## Quoted passage
By MATT NICHOLLS
TRAGEDY was avoided at Dangars Falls on Saturday when an eight-year-old boy survived a 200-metre fall down a slope.
Emergency services crews said the boy was “incredibly lucky” to leave the Armidale tourist hotspot with just a fractured leg.
NSW Ambulance Inspector Neale Waters said that the boy was camping in the area with his family when he attended the viewing platform about 4.45pm on Saturday.
Inspector Waters, who attended the scene, said it was believed the boy climbed through the cordoned area to retrieve a personal item when he slipped.
“Just below the platform is a walkable area but he’s slipped again somehow,” he said.
“It was a slide and roll affair and the momentum kept him going.
“He came to rest about 200m from the viewing platform. What’s stopped him from falling to the bottom, I don’t know.
“It’s about a 300m drop so there was another 100m to go.”
Paramedic Niall Webb was one of the first rescuers on scene and immediately took to the slope, experiencing a similar, slippery passage to reach the patient.
“It’s not a sheer drop, but you couldn’t walk straight down to where he fell,” he said.
“You had to walk backwards and forwards across the gorge to get to him. “There are walking tracks down there but he wasn’t on a walking track.”
Mr Webb took basic equipment with him, pain relief, a first-aid kit and splint.
“SES volunteers arrived and put ropes down to the patient so that when the time came for people to get out, they had something to hang on to, to guide them,” Inspector Waters said.
“They also put night sticks down along the track to show people the way out.”
A rescue helicopter was called in and the boy was winched out, five hours after the alarm was first raised.
Inspector Waters said the boy was in relatively good spirits, especially as he was able to speak to his parents from the location.
“He had a talk to mum and dad. There were civilians down there who had a CB radio which helped us a lot,” he said.
“We had no communication – no portable radio or mobile phones would work.
“He told his father, ‘Dad, I’m going on a helicopter ride!’ ”
The boy was airlifted to Tamworth Airport before being transported by road ambulance to Tamworth Base Hospital in a stable condition.

## What is being asked
Answer these questions from the Dangars Falls article:
(a) How old was the boy who fell?
(b) What basic equipment did Paramedic Niall Webb take down the slope?
(c) How long after the alarm was first raised was the boy winched out?
The material after this point is separate from the Dangars Falls article.

(Dataset excerpts)
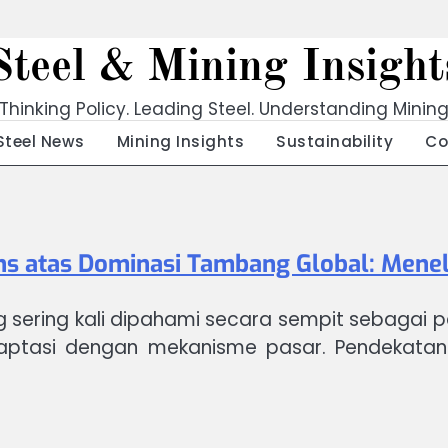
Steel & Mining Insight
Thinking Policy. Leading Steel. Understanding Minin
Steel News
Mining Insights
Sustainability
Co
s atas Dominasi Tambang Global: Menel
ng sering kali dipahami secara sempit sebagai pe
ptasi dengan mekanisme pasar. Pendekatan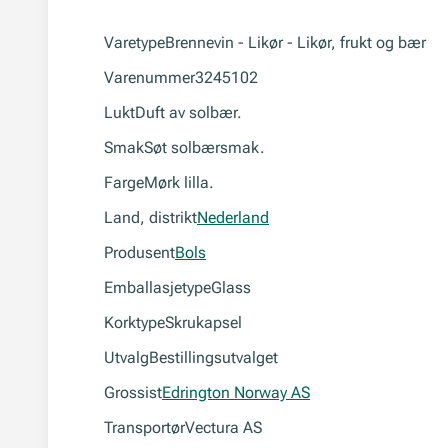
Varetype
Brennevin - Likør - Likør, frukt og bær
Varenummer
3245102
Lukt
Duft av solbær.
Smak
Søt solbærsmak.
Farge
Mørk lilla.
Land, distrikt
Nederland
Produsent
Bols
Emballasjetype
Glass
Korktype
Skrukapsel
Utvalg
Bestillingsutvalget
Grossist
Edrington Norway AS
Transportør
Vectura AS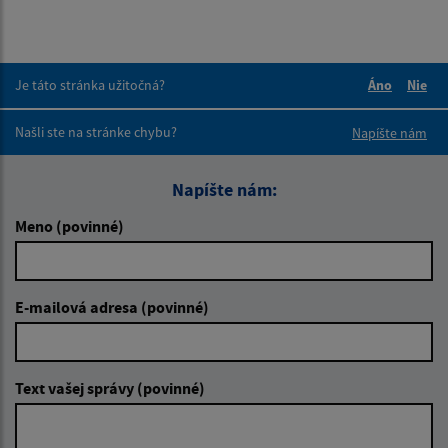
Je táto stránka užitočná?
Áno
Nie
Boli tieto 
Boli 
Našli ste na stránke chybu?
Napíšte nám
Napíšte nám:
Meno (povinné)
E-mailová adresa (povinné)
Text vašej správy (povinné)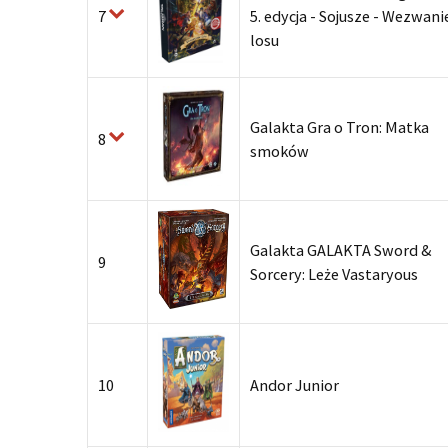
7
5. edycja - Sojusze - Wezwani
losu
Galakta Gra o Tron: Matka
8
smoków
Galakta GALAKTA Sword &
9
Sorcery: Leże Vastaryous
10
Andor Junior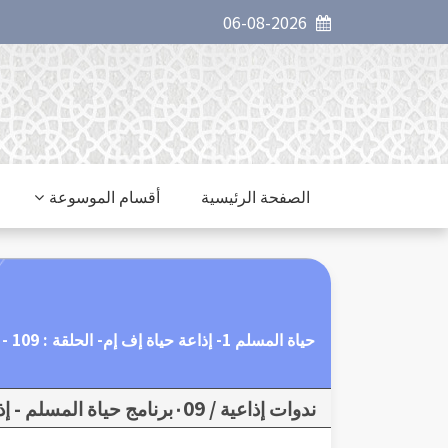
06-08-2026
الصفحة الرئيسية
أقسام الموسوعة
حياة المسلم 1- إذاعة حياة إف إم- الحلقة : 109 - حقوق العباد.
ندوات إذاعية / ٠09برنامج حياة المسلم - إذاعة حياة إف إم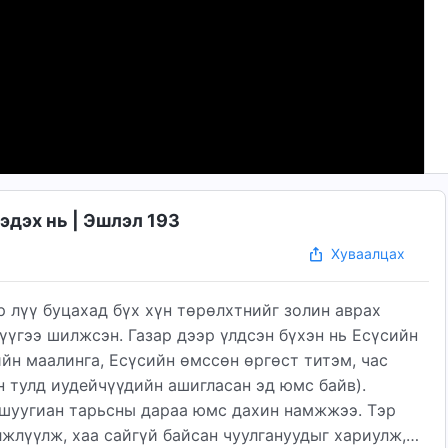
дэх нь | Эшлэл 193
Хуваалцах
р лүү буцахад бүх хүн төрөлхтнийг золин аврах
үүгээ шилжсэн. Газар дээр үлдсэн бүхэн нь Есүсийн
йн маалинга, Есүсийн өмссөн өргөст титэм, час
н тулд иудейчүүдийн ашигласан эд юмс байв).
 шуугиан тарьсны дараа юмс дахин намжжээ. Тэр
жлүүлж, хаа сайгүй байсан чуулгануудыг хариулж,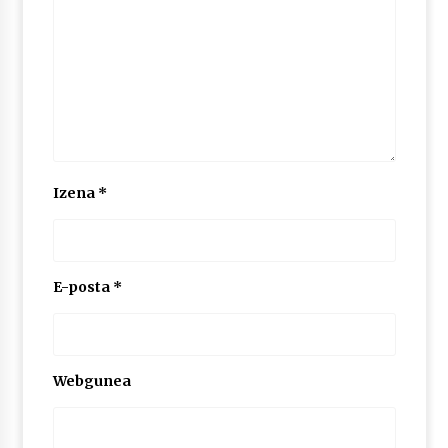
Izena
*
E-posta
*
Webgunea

## Exercise response
(a) Eight years old.
(b) Pain relief, a first-aid kit and a splint.
(c) Five hours.